▶ **What the task asks**
Reproduce the text of every item below line for line, keeping each word, number, and mark unchanged.

▶ **Data section**
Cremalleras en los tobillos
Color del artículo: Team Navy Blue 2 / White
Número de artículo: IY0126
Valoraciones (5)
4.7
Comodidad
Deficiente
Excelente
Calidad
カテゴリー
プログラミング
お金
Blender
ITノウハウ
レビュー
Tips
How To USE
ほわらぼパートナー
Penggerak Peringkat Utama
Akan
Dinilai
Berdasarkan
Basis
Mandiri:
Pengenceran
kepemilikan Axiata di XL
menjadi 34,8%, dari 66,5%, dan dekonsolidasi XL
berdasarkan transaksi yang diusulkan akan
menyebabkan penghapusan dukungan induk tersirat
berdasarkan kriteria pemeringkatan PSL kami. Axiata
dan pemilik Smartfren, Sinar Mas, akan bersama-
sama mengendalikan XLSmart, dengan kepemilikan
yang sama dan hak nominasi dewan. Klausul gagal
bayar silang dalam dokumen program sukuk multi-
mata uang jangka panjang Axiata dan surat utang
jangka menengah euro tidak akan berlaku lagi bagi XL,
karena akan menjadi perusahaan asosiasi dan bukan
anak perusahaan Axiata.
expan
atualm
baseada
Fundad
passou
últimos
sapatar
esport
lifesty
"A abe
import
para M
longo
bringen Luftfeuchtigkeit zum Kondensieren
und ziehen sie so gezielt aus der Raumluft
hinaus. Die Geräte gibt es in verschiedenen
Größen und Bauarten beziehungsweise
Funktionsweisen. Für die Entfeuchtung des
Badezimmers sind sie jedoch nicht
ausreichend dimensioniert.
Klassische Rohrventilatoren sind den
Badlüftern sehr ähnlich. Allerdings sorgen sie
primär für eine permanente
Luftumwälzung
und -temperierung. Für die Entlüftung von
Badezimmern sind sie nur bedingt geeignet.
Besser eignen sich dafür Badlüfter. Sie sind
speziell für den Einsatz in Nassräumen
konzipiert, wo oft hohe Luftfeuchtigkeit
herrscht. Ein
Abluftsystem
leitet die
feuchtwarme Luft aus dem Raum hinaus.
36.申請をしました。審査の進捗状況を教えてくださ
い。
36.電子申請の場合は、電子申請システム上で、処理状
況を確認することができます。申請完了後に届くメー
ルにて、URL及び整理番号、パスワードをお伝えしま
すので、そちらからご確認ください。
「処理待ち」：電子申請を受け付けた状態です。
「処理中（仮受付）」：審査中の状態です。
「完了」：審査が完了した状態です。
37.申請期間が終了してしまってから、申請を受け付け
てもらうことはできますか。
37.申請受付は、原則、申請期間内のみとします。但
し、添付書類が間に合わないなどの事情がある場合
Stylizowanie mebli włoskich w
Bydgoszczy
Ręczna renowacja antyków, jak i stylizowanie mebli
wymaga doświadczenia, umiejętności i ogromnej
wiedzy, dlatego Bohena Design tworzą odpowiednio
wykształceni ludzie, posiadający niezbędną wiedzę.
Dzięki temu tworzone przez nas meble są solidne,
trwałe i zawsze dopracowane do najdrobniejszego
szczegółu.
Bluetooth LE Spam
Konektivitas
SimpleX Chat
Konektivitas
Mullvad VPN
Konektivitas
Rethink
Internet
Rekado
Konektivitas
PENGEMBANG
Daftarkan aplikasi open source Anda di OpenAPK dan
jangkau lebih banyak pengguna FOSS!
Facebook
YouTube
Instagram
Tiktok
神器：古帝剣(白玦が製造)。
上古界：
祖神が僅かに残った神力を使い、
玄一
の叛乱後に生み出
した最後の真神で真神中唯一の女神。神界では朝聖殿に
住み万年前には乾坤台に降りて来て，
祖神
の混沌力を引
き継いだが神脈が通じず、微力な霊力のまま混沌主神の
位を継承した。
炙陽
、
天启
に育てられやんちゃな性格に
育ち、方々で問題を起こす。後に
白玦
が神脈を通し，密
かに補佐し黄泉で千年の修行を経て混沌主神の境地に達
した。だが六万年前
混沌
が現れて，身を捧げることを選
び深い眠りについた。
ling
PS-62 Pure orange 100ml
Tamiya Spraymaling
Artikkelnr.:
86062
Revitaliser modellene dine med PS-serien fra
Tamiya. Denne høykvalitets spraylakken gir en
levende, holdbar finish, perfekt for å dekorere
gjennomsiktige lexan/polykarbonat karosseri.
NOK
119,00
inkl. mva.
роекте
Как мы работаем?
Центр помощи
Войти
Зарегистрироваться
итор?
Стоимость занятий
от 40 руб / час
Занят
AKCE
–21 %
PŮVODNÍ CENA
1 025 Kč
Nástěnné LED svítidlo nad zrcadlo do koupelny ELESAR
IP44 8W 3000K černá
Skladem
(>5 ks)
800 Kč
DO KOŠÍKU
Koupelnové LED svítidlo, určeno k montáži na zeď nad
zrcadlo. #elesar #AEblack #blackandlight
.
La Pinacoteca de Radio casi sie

▶ **Written response**
Cremalleras en los tobillos
Color del artículo: Team Navy Blue 2 / White
Número de artículo: IY0126
Valoraciones (5)
4.7
Comodidad
Deficiente
Excelente
Calidad
カテゴリー
プログラミング
お金
Blender
ITノウハウ
レビュー
Tips
How To USE
ほわらぼパートナー
Penggerak Peringkat Utama
Akan
Dinilai
Berdasarkan
Basis
Mandiri:
Pengenceran
kepemilikan Axiata di XL
menjadi 34,8%, dari 66,5%, dan dekonsolidasi XL
berdasarkan transaksi yang diusulkan akan
menyebabkan penghapusan dukungan induk tersirat
berdasarkan kriteria pemeringkatan PSL kami. Axiata
dan pemilik Smartfren, Sinar Mas, akan bersama-
sama mengendalikan XLSmart, dengan kepemilikan
yang sama dan hak nominasi dewan. Klausul gagal
bayar silang dalam dokumen program sukuk multi-
mata uang jangka panjang Axiata dan surat utang
jangka menengah euro tidak akan berlaku lagi bagi XL,
karena akan menjadi perusahaan asosiasi dan bukan
anak perusahaan Axiata.
expan
atualm
baseada
Fundad
passou
últimos
sapatar
esport
lifesty
"A abe
import
para M
longo
bringen Luftfeuchtigkeit zum Kondensieren
und ziehen sie so gezielt aus der Raumluft
hinaus. Die Geräte gibt es in verschiedenen
Größen und Bauarten beziehungsweise
Funktionsweisen. Für die Entfeuchtung des
Badezimmers sind sie jedoch nicht
ausreichend dimensioniert.
Klassische Rohrventilatoren sind den
Badlüftern sehr ähnlich. Allerdings sorgen sie
primär für eine permanente
Luftumwälzung
und -temperierung. Für die Entlüftung von
Badezimmern sind sie nur bedingt geeignet.
Besser eignen sich dafür Badlüfter. Sie sind
speziell für den Einsatz in Nassräumen
konzipiert, wo oft hohe Luftfeuchtigkeit
herrscht. Ein
Abluftsystem
leitet die
feuchtwarme Luft aus dem Raum hinaus.
36.申請をしました。審査の進捗状況を教えてくださ
い。
36.電子申請の場合は、電子申請システム上で、処理状
況を確認することができます。申請完了後に届くメー
ルにて、URL及び整理番号、パスワードをお伝えしま
すので、そちらからご確認ください。
「処理待ち」：電子申請を受け付けた状態です。
「処理中（仮受付）」：審査中の状態です。
「完了」：審査が完了した状態です。
37.申請期間が終了してしまってから、申請を受け付け
てもらうことはできますか。
37.申請受付は、原則、申請期間内のみとします。但
し、添付書類が間に合わないなどの事情がある場合
Stylizowanie mebli włoskich w
Bydgoszczy
Ręczna renowacja antyków, jak i stylizowanie mebli
wymaga doświadczenia, umiejętności i ogromnej
wiedzy, dlatego Bohena Design tworzą odpowiednio
wykształceni ludzie, posiadający niezbędną wiedzę.
Dzięki temu tworzone przez nas meble są solidne,
trwałe i zawsze dopracowane do najdrobniejszego
szczegółu.
Bluetooth LE Spam
Konektivitas
SimpleX Chat
Konektivitas
Mullvad VPN
Konektivitas
Rethink
Internet
Rekado
Konektivitas
PENGEMBANG
Daftarkan aplikasi open source Anda di OpenAPK dan
jangkau lebih banyak pengguna FOSS!
Facebook
YouTube
Instagram
Tiktok
神器：古帝剣(白玦が製造)。
上古界：
祖神が僅かに残った神力を使い、
玄一
の叛乱後に生み出
した最後の真神で真神中唯一の女神。神界では朝聖殿に
住み万年前には乾坤台に降りて来て，
祖神
の混沌力を引
き継いだが神脈が通じず、微力な霊力のまま混沌主神の
位を継承した。
炙陽
、
天启
に育てられやんちゃな性格に
育ち、方々で問題を起こす。後に
白玦
が神脈を通し，密
かに補佐し黄泉で千年の修行を経て混沌主神の境地に達
した。だが六万年前
混沌
が現れて，身を捧げることを選
び深い眠りについた。
ling
PS-62 Pure orange 100ml
Tamiya Spraymaling
Artikkelnr.:
86062
Revitaliser modellene dine med PS-serien fra
Tamiya. Denne høykvalitets spraylakken gir en
levende, holdbar finish, perfekt for å dekorere
gjennomsiktige lexan/polykarbonat karosseri.
NOK
119,00
inkl. mva.
роекте
Как мы работаем?
Центр помощи
Войти
Зарегистрироваться
итор?
Стоимость занятий
от 40 руб / час
Занят
AKCE
–21 %
PŮVODNÍ CENA
1 025 Kč
Nástěnné LED svítidlo nad zrcadlo do koupelny ELESAR
IP44 8W 3000K černá
Skladem
(>5 ks)
800 Kč
DO KOŠÍKU
Koupelnové LED svítidlo, určeno k montáži na zeď nad
zrcadlo. #elesar #AEblack #blackandlight
.
La Pinacoteca de Radio casi sie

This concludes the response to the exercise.